The Algorithm Will See You Now
There's a quiet revolution going on in medicine. It's driven by artificial intelligence, but paradoxically, new technology may put a more human face on healthcare.
AI's usefulness in healthcare ranges far and wide.
Artificial intelligence is software that can process massive amounts of information and learn over time, arriving at decisions with striking accuracy and efficiency. It offers greater accuracy in diagnosis, exponentially faster genome sequencing, the mining of medical literature and patient records at breathtaking speed, a dramatic reduction in administrative bureaucracy, personalized medicine, and even the democratization of healthcare.
The algorithms that bring these advantages won't replace doctors; rather, by offloading some of the most time-consuming tasks in healthcare, providers will be able to focus on personal interactions with patients—listening, empathizing, educating and generally putting the care back in healthcare. The relationship can focus on the alleviation of suffering, both the physical and emotional kind.
Challenges of Getting AI Up and Running
The AI revolution, still in its early phase in medicine, is already spurring some amazing advances, despite the fact that some experts say it has been overhyped. IBM's Watson Health program is a case in point. IBM capitalized on Watson's ability to process natural language by designing algorithms that devour data like medical articles and analyze images like MRIs and medical slides. The algorithms help diagnose diseases and recommend treatment strategies.
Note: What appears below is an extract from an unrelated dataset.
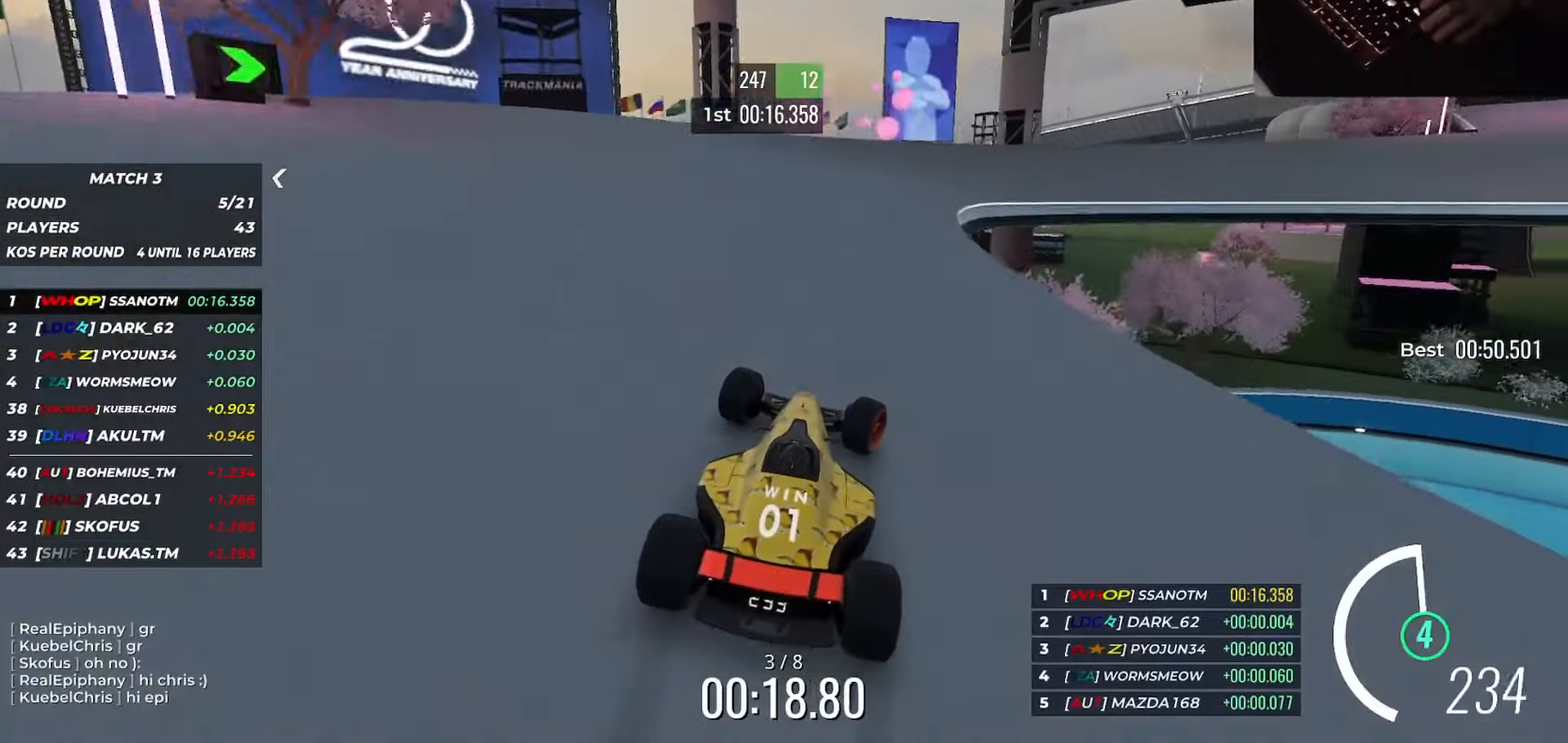
{"keys": ["right", "up"], "events": [[100, "right", "up"], [234, "right", "down"], [284, "right", "up"], [334, "right", "down"]]}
But Technology Review reported that a heavily hyped partnership with the MD Anderson Cancer Center in Houston fell apart in 2017 because of a lack of data in the proper format. The data existed, just not in a way that the voraciously data-hungry AI could use to train itself.
The hiccup certainly hasn't dampened the enthusiasm for medical AI among other tech giants, including Google and Apple, both of which have invested billions in their own healthcare projects. At this point, the main challenge is the need for algorithms to interpret a huge diversity of data mined from medical records. This can include everything from CT scans, MRIs, electrocardiograms, x-rays, and medical slides, to millions of pages of medical literature, physician's notes, and patient histories. It can even include data from implantables and wearables such as the Apple Watch and blood sugar monitors.
None of this information is in anything resembling a standard format across and even within hospitals, clinics, and diagnostic centers. Once the algorithms are trained, however, they can crunch massive amounts of data at blinding speed, with an accuracy that matches and sometimes even exceeds that of highly experienced doctors.
Genome sequencing, for example, took years to accomplish as recently as the early 2000s. The Human Genome Project, the first sequencing of the human genome, was an international effort that took 13 years to complete. In April of this year, Rady Children's Institute for Genomic Medicine in San Diego used an AI-powered genome sequencing algorithm to diagnose rare genetic diseases in infants in about 20 hours, according to ScienceDaily.
"Patient care will always begin and end with the doctor."
Dr. Stephen Kingsmore, the lead author of an article published in Science Translational Medicine, emphasized that even though the algorithm helped guide the treatment strategies of neonatal intensive care physicians, the doctor was still an indispensable link in the chain. "Some people call this artificial intelligence, we call it augmented intelligence," he says. "Patient care will always begin and end with the doctor."
One existing trend is helping to supply a great amount of valuable data to algorithms—the electronic health record. Initially blamed for exacerbating the already crushing workload of many physicians, the EHR is emerging as a boon for algorithms because it consolidates all of a patient's data in one record.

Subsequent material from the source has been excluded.